Chicago Mayor Lori Lightfoot released the following statement: “The criminal conviction of Jussie Smollett by a jury of his peers and today’s sentencing should send a clear message to everyone in the city of Chicago that false claims and allegations will not be tolerated.”

“The malicious and wholly fabricated claim made by Mr. Smollett resulted in over 1500 hours of police work that cost the city over $130,000 in police overtime,” Mayor Lightfoot said. “The city feels vindicated in today’s ruling that he is being held accountable and that we will appropriately receive restitution for his actions.”

In spite of the most fervent wishes of Chicago city leaders and media outlets, the Windy City hasn’t yet seen the end of Jussie Smollett. A civil suit is currently being brought against the actor by the two Nigerian brothers Smollett was convicted of paying to stage the hoax. The City of Chicago is responsible for a separate pending civil suit.

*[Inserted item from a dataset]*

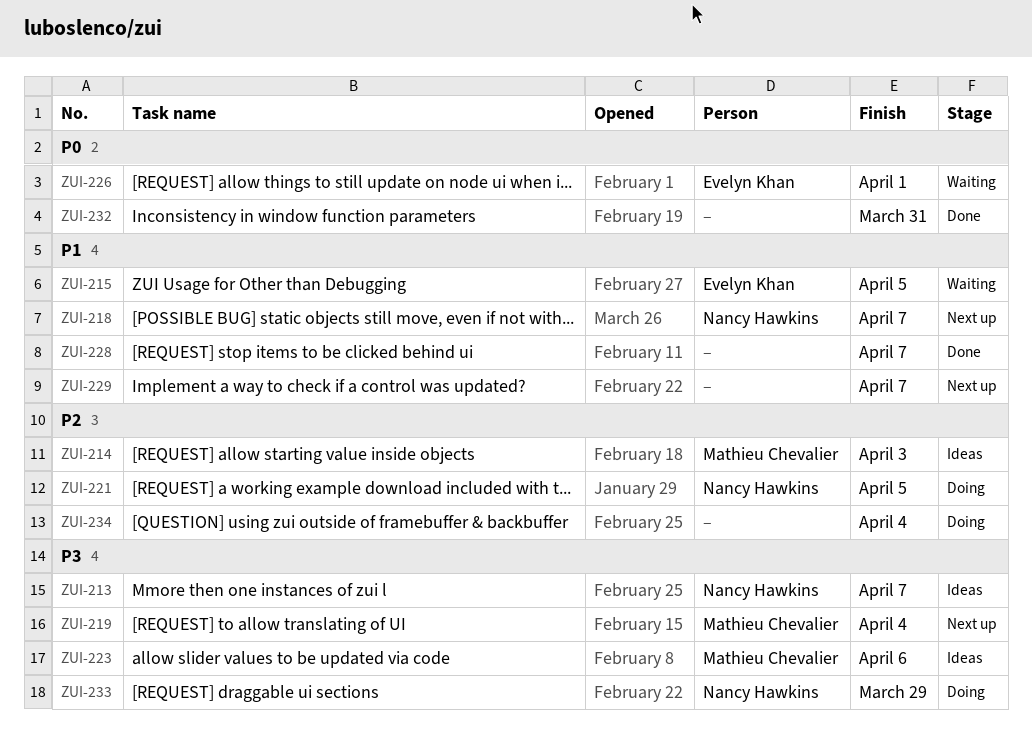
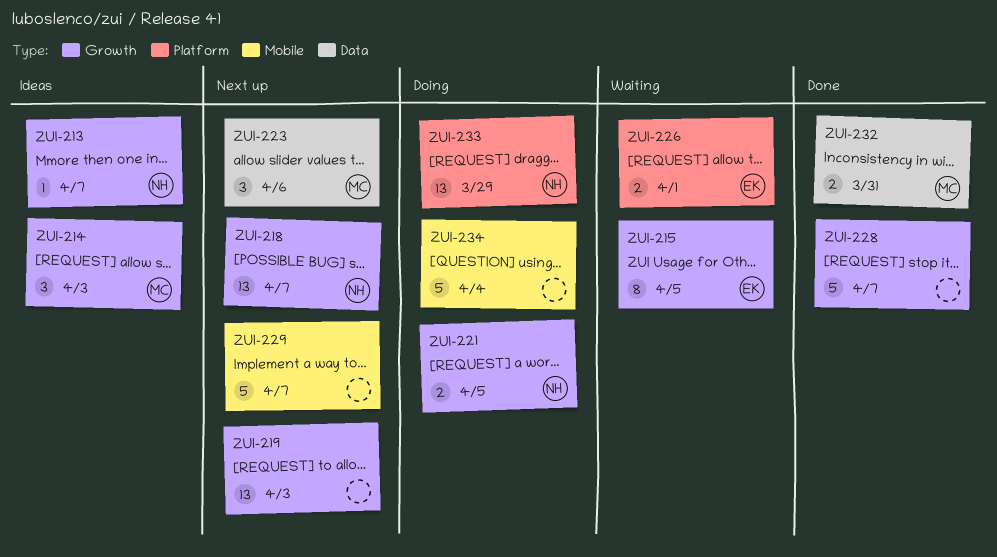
ZUI-219, owner: Mathieu Chevalier -> none
ZUI-219, due: Apr 4 -> Apr 3
ZUI-223, status: Ideas -> Next up
ZUI-232, owner: none -> Mathieu Chevalier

Whatever the truth about Smollett, he has likely been both victim and perpetrator in this case. Law enforcement agencies and prosecutors aren’t unfamiliar with the, “deny, deny, deny,” defense, however. Convicted criminals in high profile cases frequently maintain their innocence, sometimes forever, however much evidence is presented against them.

That Jussie Smollett isn’t yet ready to come clean about what really happened in Chicago that fateful night, isn’t surprising. It may have more to do with avoiding incriminating himself in the pending civil suits than arrogance or defiance of the court.

As others have noted, the court of public opinion found Smollett guilty long before a jury of his peers heard a shred of evidence against him. Nothing can erase that conviction and Smollett’s defenders, and Judge Linn, are correct that the worst consequences will be to his reputation and career prospects.

Escaping this particular episode in his life will be all but impossible. No further damage is likely to be done, but what damage Smollett has suffered carries a life sentence.